1877 - Legend has it Thomas Edison made the first sound recording, of himself reading Mary Had A Little Lamb; then again, it may have been made on August 12th, or in December of that year. Despite keeping careful diaries, Edison was as notoriously cagey when it came to relating the facts surrounding his discoveries as he was ruthless in the elimination of his competitors.

1914 - Julian Carlton - the handyman of American architect Frank Lloyd Wright - set fire to the living quarters of Wright's Wisconsin home, Taliesin, then murdered seven people on the property with an axe - including Wright's lover Mamah Borthwick Cheney, her two children John and Martha, the foreman Thomas Brunker, a draftsman named Emil Brodelle, landscape gardener David Lindblom, and Ernest Weston, the son of Wright's carpenter William Weston. Two victims survived the spree - William Weston and another draftsman named Herb Fritz. While the elder Weston helped to put out the fire that almost completely consumed the residential wing of the house, Carlton hid in the unlit furnace. He would survive the fire but died in jail six weeks later; his wife Gertrude (hired as Wright's cook) also survived, having escaped the burning building through the basement. She later denied having any foreknowledge of her husband's murderous intent. Wright was spared because he was at work on the Midway Gardens project in Chicago (an innovative apartment building which was demolished in 1929).

1965 - The Beatles played to nearly 60,000 fans at New York City's Shea Stadium, marking the birth of stadium rock.

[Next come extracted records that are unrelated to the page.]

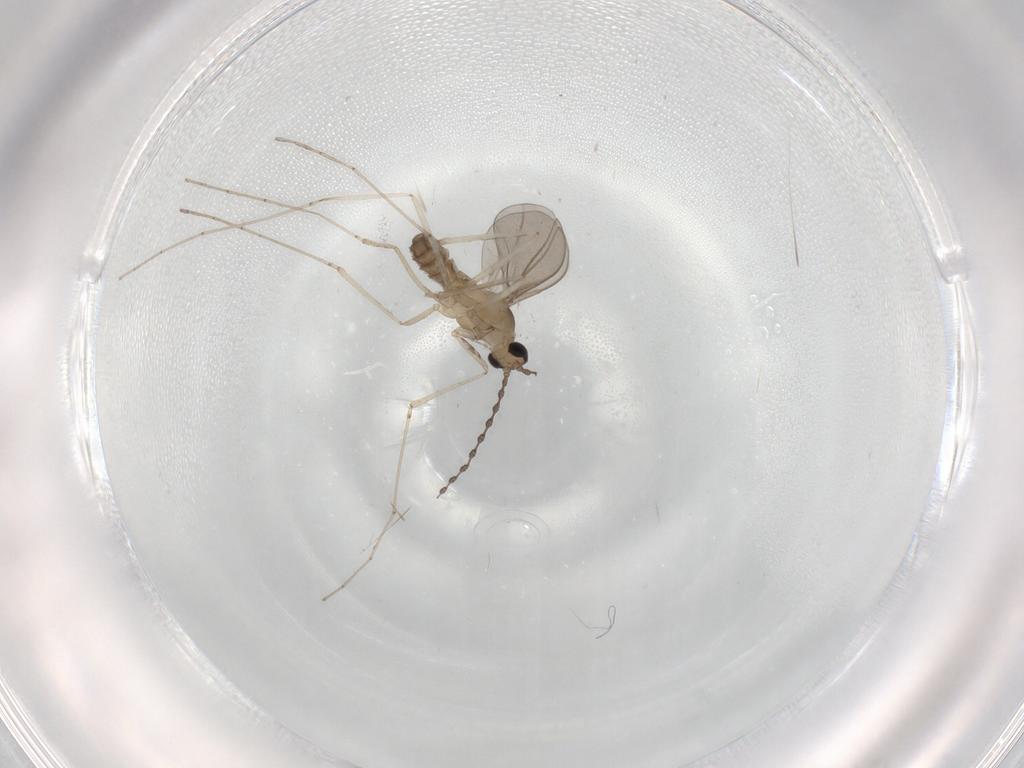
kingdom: Animalia
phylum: Arthropoda
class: Insecta
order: Diptera
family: Cecidomyiidae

1977 - The Big Ear - a radio telescope operated by The Ohio State University as part of the SETI project - received a radio signal from deep space; the event was named the 'Wow! signal' for a notation made by a volunteer on the project.

1995 - Shannon Faulkner became the first female cadet matriculated at The Citadel military academy in South Carolina, but dropped out in less than a week due to the savagery of the misogyny she encountered there. Many pundits at the time had the nerve to be shocked that the US military seemed to be harbouring violent men with dangerous attitudes about women which were then hastily covered by the claim that their opposition to Faulkner's attendance was based on 'tradition'.